Yuhi se rio entre dientes al oírla.

Era casi como si supiera que intentaba evitar quedarse a solas con él.

—¿Pero en el instituto no te dejarán estar fuera mucho tiempo.

¿Cuál es la hora máxima?

—A las seis, pero…
—Entendido.

Estaré en la puerta a las seis y media —dijo Yuhi mientras se lamía la salsa de un dedo.

Ella no pudo evitar desviar la mirada.

—Deberías descansar.

—Lo haría, pero esta es una oportunidad demasiado buena.

¿Por qué iba a perderme la ocasión de tener una cita contigo?

—Pero tus piernas… —la voz de Sumire se apagó—.

Aunque el médico haya dicho eso, sigo preocupada.

De repente, Yuhi se levantó y ella observó cómo se acercaba a ella con torpeza.

Era solo una corta distancia, así que no pudo saber si afectaba a su movimiento o no.

La rodeó con sus brazos y la estrechó contra él.

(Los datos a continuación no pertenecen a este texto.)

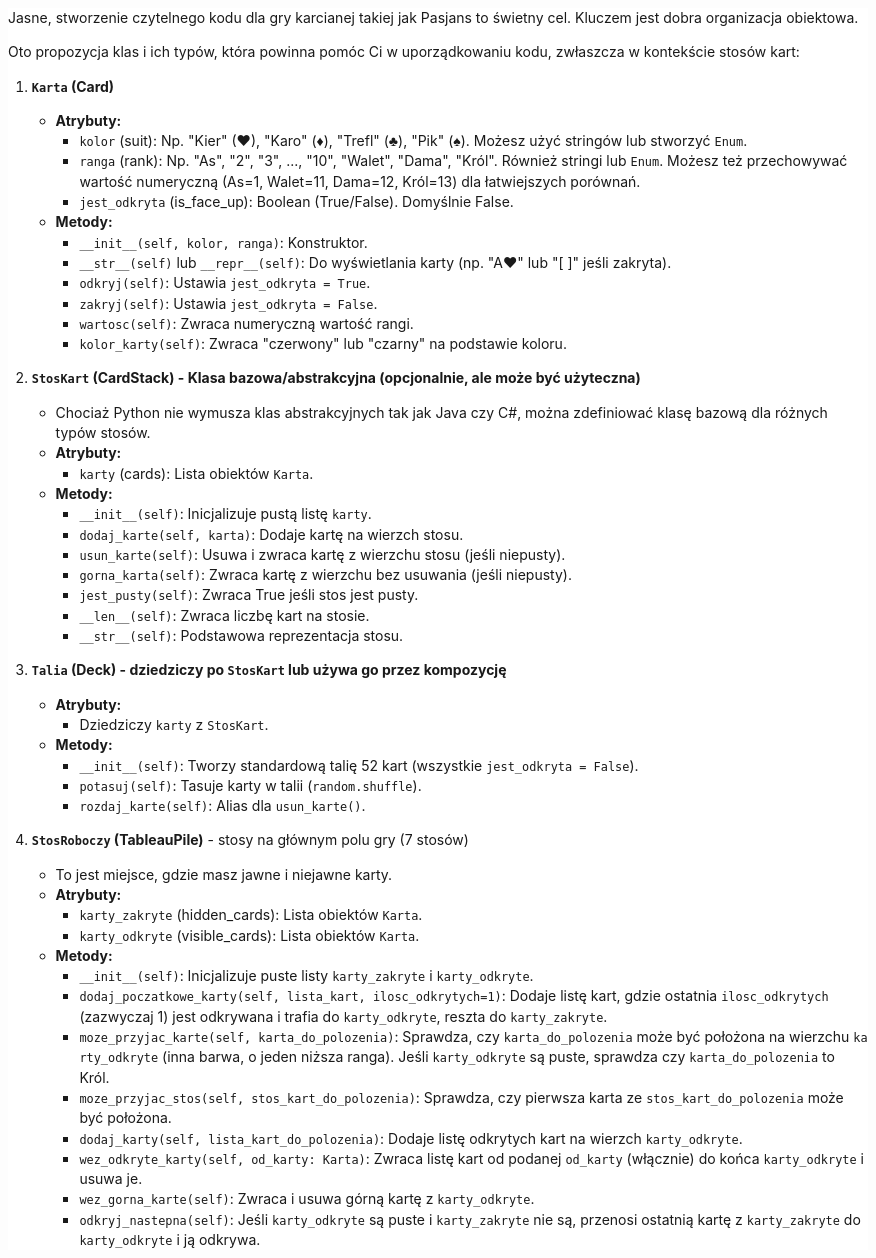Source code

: Jasne, stworzenie czytelnego kodu dla gry karcianej takiej jak Pasjans to świetny cel. Kluczem jest dobra organizacja obiektowa.

Oto propozycja klas i ich typów, która powinna pomóc Ci w uporządkowaniu kodu, zwłaszcza w kontekście stosów kart:

1.  **`Karta` (Card)**
    *   **Atrybuty:**
        *   `kolor` (suit): Np. "Kier" (♥), "Karo" (♦), "Trefl" (♣), "Pik" (♠). Możesz użyć stringów lub stworzyć `Enum`.
        *   `ranga` (rank): Np. "As", "2", "3", ..., "10", "Walet", "Dama", "Król". Również stringi lub `Enum`. Możesz też przechowywać wartość numeryczną (As=1, Walet=11, Dama=12, Król=13) dla łatwiejszych porównań.
        *   `jest_odkryta` (is_face_up): Boolean (True/False). Domyślnie False.
    *   **Metody:**
        *   `__init__(self, kolor, ranga)`: Konstruktor.
        *   `__str__(self)` lub `__repr__(self)`: Do wyświetlania karty (np. "A♥" lub "[ ]" jeśli zakryta).
        *   `odkryj(self)`: Ustawia `jest_odkryta = True`.
        *   `zakryj(self)`: Ustawia `jest_odkryta = False`.
        *   `wartosc(self)`: Zwraca numeryczną wartość rangi.
        *   `kolor_karty(self)`: Zwraca "czerwony" lub "czarny" na podstawie koloru.

2.  **`StosKart` (CardStack) - Klasa bazowa/abstrakcyjna (opcjonalnie, ale może być użyteczna)**
    *   Chociaż Python nie wymusza klas abstrakcyjnych tak jak Java czy C#, można zdefiniować klasę bazową dla różnych typów stosów.
    *   **Atrybuty:**
        *   `karty` (cards): Lista obiektów `Karta`.
    *   **Metody:**
        *   `__init__(self)`: Inicjalizuje pustą listę `karty`.
        *   `dodaj_karte(self, karta)`: Dodaje kartę na wierzch stosu.
        *   `usun_karte(self)`: Usuwa i zwraca kartę z wierzchu stosu (jeśli niepusty).
        *   `gorna_karta(self)`: Zwraca kartę z wierzchu bez usuwania (jeśli niepusty).
        *   `jest_pusty(self)`: Zwraca True jeśli stos jest pusty.
        *   `__len__(self)`: Zwraca liczbę kart na stosie.
        *   `__str__(self)`: Podstawowa reprezentacja stosu.

3.  **`Talia` (Deck) - dziedziczy po `StosKart` lub używa go przez kompozycję**
    *   **Atrybuty:**
        *   Dziedziczy `karty` z `StosKart`.
    *   **Metody:**
        *   `__init__(self)`: Tworzy standardową talię 52 kart (wszystkie `jest_odkryta = False`).
        *   `potasuj(self)`: Tasuje karty w talii (`random.shuffle`).
        *   `rozdaj_karte(self)`: Alias dla `usun_karte()`.

4.  **`StosRoboczy` (TableauPile)** - stosy na głównym polu gry (7 stosów)
    *   To jest miejsce, gdzie masz jawne i niejawne karty.
    *   **Atrybuty:**
        *   `karty_zakryte` (hidden_cards): Lista obiektów `Karta`.
        *   `karty_odkryte` (visible_cards): Lista obiektów `Karta`.
    *   **Metody:**
        *   `__init__(self)`: Inicjalizuje puste listy `karty_zakryte` i `karty_odkryte`.
        *   `dodaj_poczatkowe_karty(self, lista_kart, ilosc_odkrytych=1)`: Dodaje listę kart, gdzie ostatnia `ilosc_odkrytych` (zazwyczaj 1) jest odkrywana i trafia do `karty_odkryte`, reszta do `karty_zakryte`.
        *   `moze_przyjac_karte(self, karta_do_polozenia)`: Sprawdza, czy `karta_do_polozenia` może być położona na wierzchu `karty_odkryte` (inna barwa, o jeden niższa ranga). Jeśli `karty_odkryte` są puste, sprawdza czy `karta_do_polozenia` to Król.
        *   `moze_przyjac_stos(self, stos_kart_do_polozenia)`: Sprawdza, czy pierwsza karta ze `stos_kart_do_polozenia` może być położona.
        *   `dodaj_karty(self, lista_kart_do_polozenia)`: Dodaje listę odkrytych kart na wierzch `karty_odkryte`.
        *   `wez_odkryte_karty(self, od_karty: Karta)`: Zwraca listę kart od podanej `od_karty` (włącznie) do końca `karty_odkryte` i usuwa je.
        *   `wez_gorna_karte(self)`: Zwraca i usuwa górną kartę z `karty_odkryte`.
        *   `odkryj_nastepna(self)`: Jeśli `karty_odkryte` są puste i `karty_zakryte` nie są, przenosi ostatnią kartę z `karty_zakryte` do `karty_odkryte` i ją odkrywa.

Le rozó los labios contra la oreja.

—¿Lo probamos?

¿Si mis piernas están sanas o no?

Ante sus palabras, Sumire se sonrojó y le ardieron las mejillas.

Se sentía tan estúpida.

¿Por qué se alteraba por todo lo que él decía?

Normalmente, era ella quien tenía el control.

Desde que su relación con Sano fracasó estrepitosamente, Sumire se dio cuenta de una cosa sobre los chicos: a pesar de lo que dijeran, no les gustaban las chicas sumisas y débiles.

Tampoco les gustaban las que fingían ser fuertes.

Nunca antes se había quejado delante de Sano; siempre se guardaba sus problemas para sí misma.

Pero las pocas veces que se sinceró con él, le dejó claro que el problema era ella.

Hizo que todas sus preocupaciones y miedos parecieran insignificantes y pequeños en contraste con las necesidades de él.

Yuhi le besó suavemente el lóbulo de la oreja, y un suspiro de satisfacción se escapó de sus labios.

—Yuhi…
—Quiero pasar tiempo contigo, por favor, déjame hacerlo.

—Pero yo…
Él la silenció con un beso suave.

—¿No quieres estar conmigo?

Qué astuto e injusto por su parte.

Si lo decía así, ¿cómo podría ella decir otra cosa?

Sumire no dijo ni una palabra y apoyó la cabeza en su pecho, y sintió cómo Yuhi le acariciaba la espalda con las manos.

Parece que poco a poco se está obsesionando más con esta persona.

Cuando empezaron a salir, Sumire no estaba segura de si lo suyo funcionaría.

Después de todo, Terashima Yuhi era completamente diferente a todos los demás chicos.

En realidad, es el tipo de chico con el que normalmente no saldría.

Antes, su tipo eran chicos como Sano, el perfecto y típico príncipe azul.